Show only those lines of the entries where the string "ISLAM" is found.
The data section start
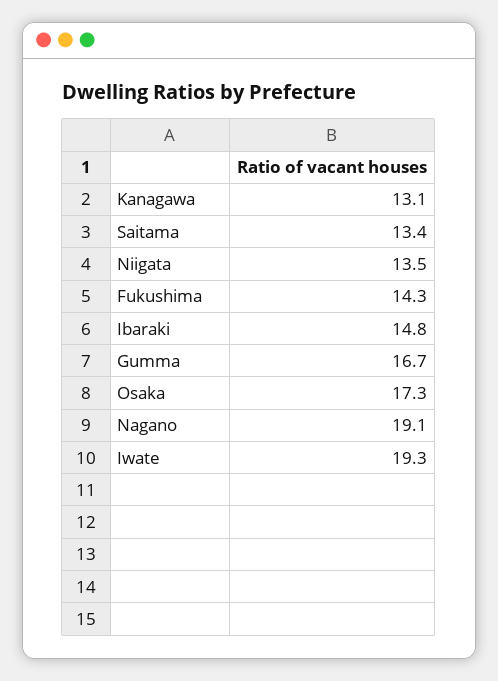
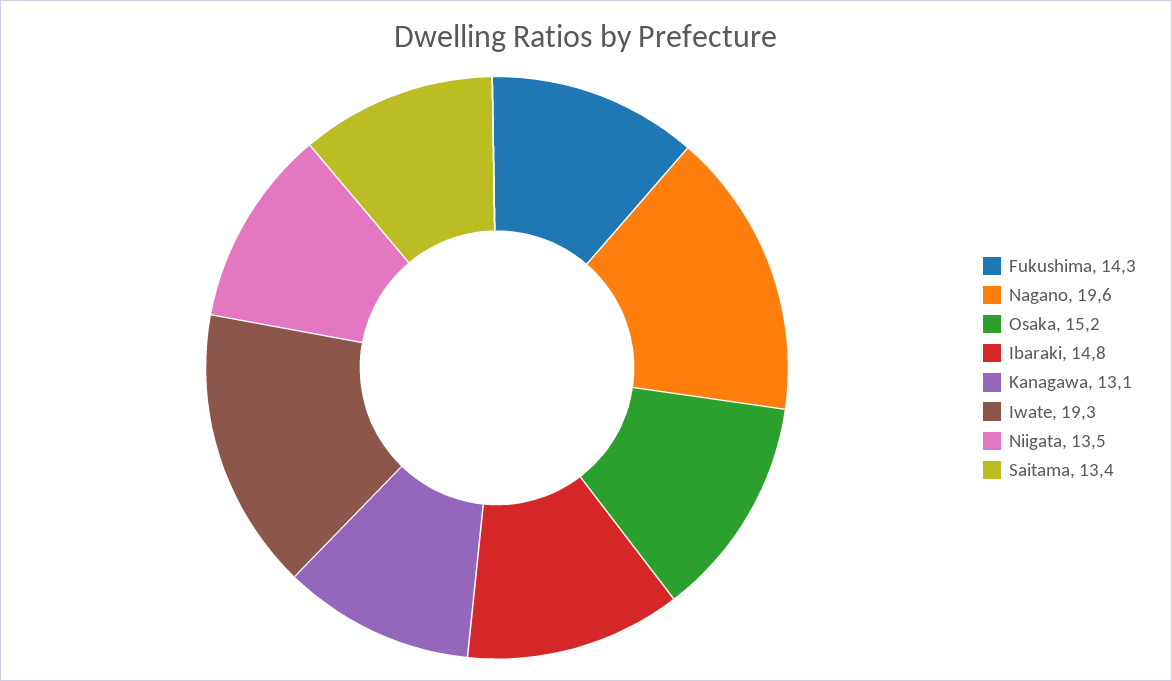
  {
    "Kanagawa": 13.1,
    "Saitama": 13.4,
    "Niigata": 13.5,
    "Fukushima": 14.3,
    "Ibaraki": 14.8,
-   "Gumma": 16.7,
-   "Osaka": 17.3,
+   "Osaka": 15.2,
-   "Nagano": 19.1,
+   "Nagano": 19.6,
    "Iwate": 19.3
  }

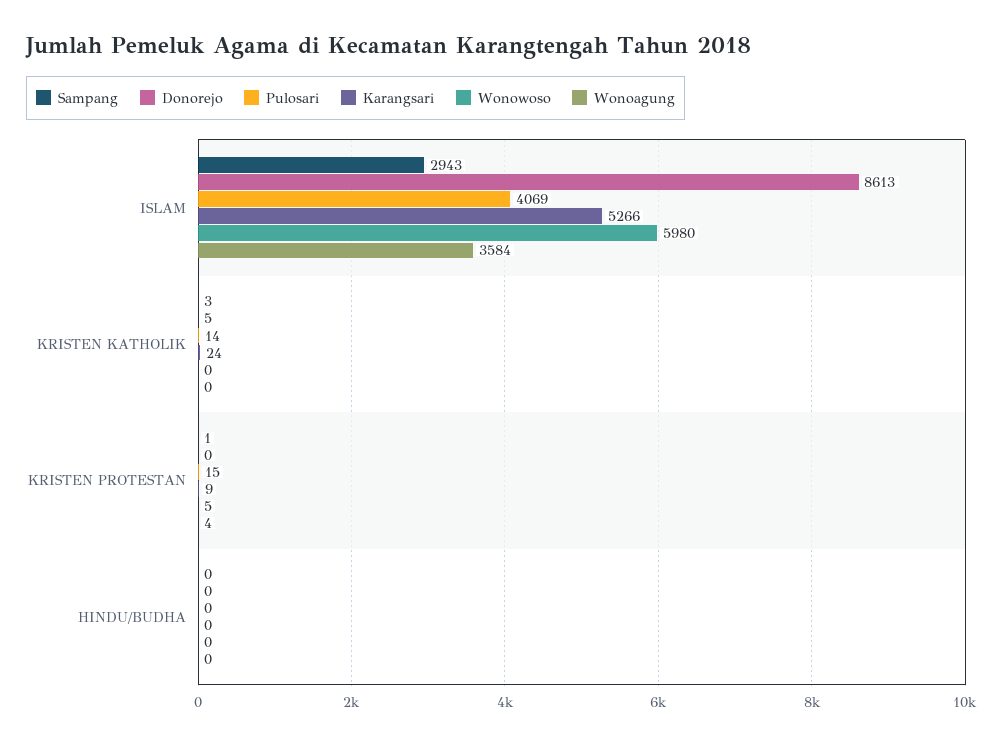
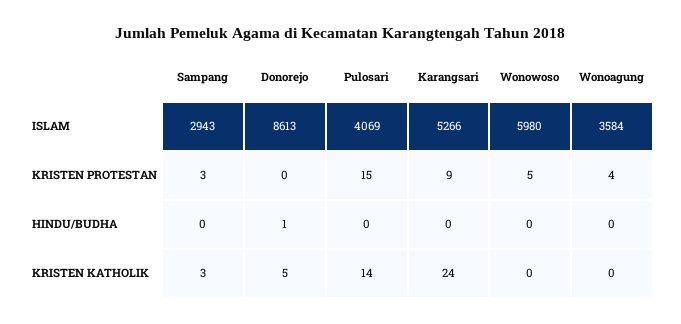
  {
    "Sampang": {
      "ISLAM": 2943,
      "KRISTEN KATHOLIK": 3,
-     "KRISTEN PROTESTAN": 1,
+     "KRISTEN PROTESTAN": 3,
      "HINDU/BUDHA": 0
    },
    "Donorejo": {
      "ISLAM": 8613,
      "KRISTEN KATHOLIK": 5,
      "KRISTEN PROTESTAN": 0,
-     "HINDU/BUDHA": 0
+     "HINDU/BUDHA": 1
    },
    "Pulosari": {
      "ISLAM": 4069,
      "KRISTEN KATHOLIK": 14,
      "KRISTEN PROTESTAN": 15,
      "HINDU/BUDHA": 0
    },
    "Karangsari": {
      "ISLAM": 5266,
      "KRISTEN KATHOLIK": 24,
      "KRISTEN PROTESTAN": 9,
      "HINDU/BUDHA": 0
    },
    "Wonowoso": {
      "ISLAM": 5980,
      "KRISTEN KATHOLIK": 0,
      "KRISTEN PROTESTAN": 5,
      "HINDU/BUDHA": 0
    },
    "Wonoagung": {
      "ISLAM": 3584,
      "KRISTEN KATHOLIK": 0,
      "KRISTEN PROTESTAN": 4,
      "HINDU/BUDHA": 0
    }
  }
The data section end
▶ _Result_:
      "ISLAM": 2943,
      "ISLAM": 8613,
      "ISLAM": 4069,
      "ISLAM": 5266,
      "ISLAM": 5980,
      "ISLAM": 3584,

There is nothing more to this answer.